スイカ泥棒

「スイカ泥棒っているんだよ」と彼がいう。なんでも子供のころ、実家で作っていたスイカが食べごろになった頃なくなってしまったのだという。
スイカを作っていると言っても、別にスイカ農家なのではない。いわゆる家庭菜園である。
その年のスイカは3つ4つとなっており、食べごろを考えて番号をつけて、楽しみにしていたそうである。ところが、明日こそ食べごろだ、と思っていたスイカが、翌日なくなっていたのだとか。
「どれが食べ頃か分かる人の仕業に違いないと思う」と彼はいう。「そりゃそうでしょう」と私も思う。

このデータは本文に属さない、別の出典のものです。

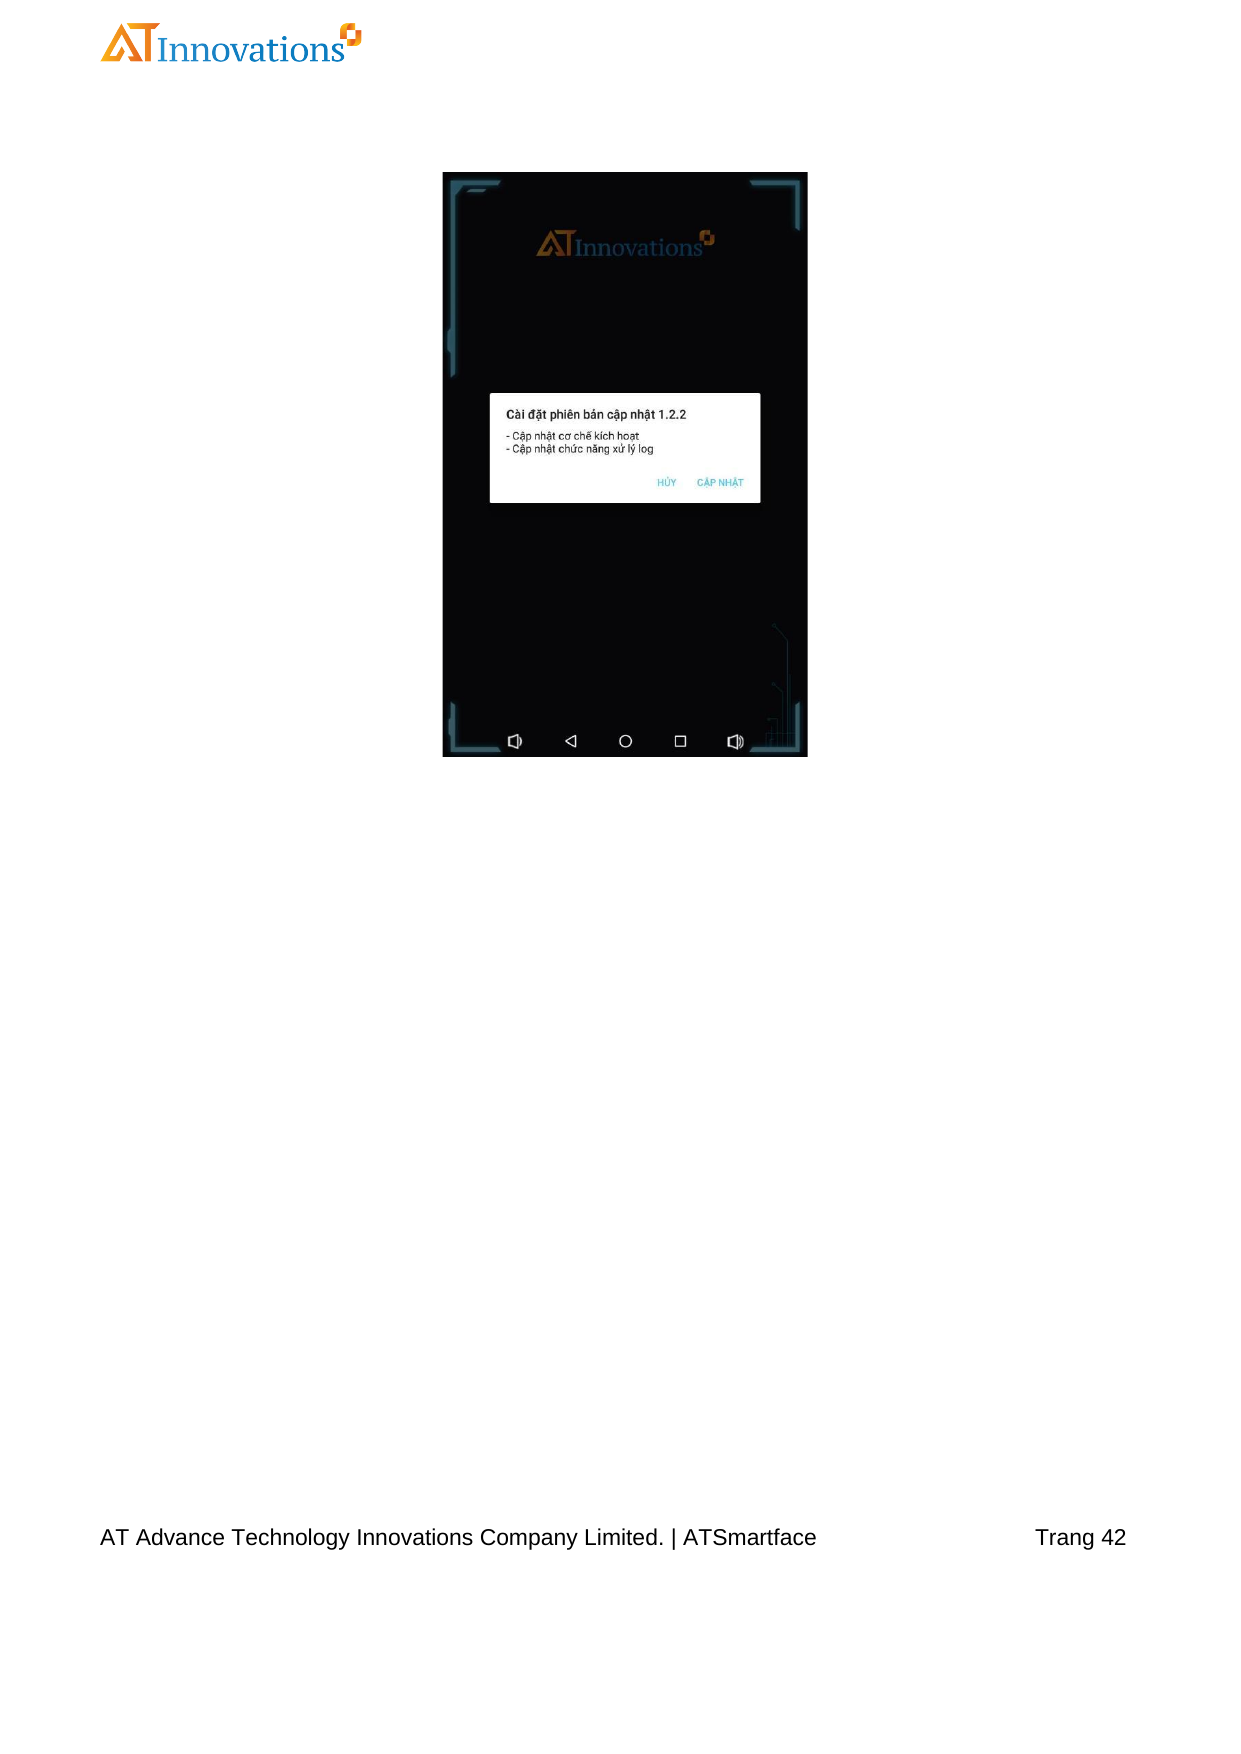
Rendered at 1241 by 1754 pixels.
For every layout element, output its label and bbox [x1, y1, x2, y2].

picture [442, 172, 808, 757]
picture [100, 23, 362, 62]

スーパーで切ってあるスイカしか買ったことがない私のような人間には、まずどれがスイカ畑なのかが分からない。まさか葉っぱも何もないところにゴロンと転がっているわけではないだろう。それに分かったとしても、まず畑に入る勇気はない。他人の敷地というだけでも嫌だし、さらに畑では足跡もつくだろう。こちらの靴も泥だらけになってしまう。その上で、どのスイカが食べごろかなんて分かるわけがない。
そこまでして、とったスイカは美味しかったのだろうか?結構スリルを味わったのだろうか?
どんな犯人なんだろう?と想像しつつ、がっかりしたという少年時代の彼を思うとなんだか可愛く、結局笑ってしまうのである。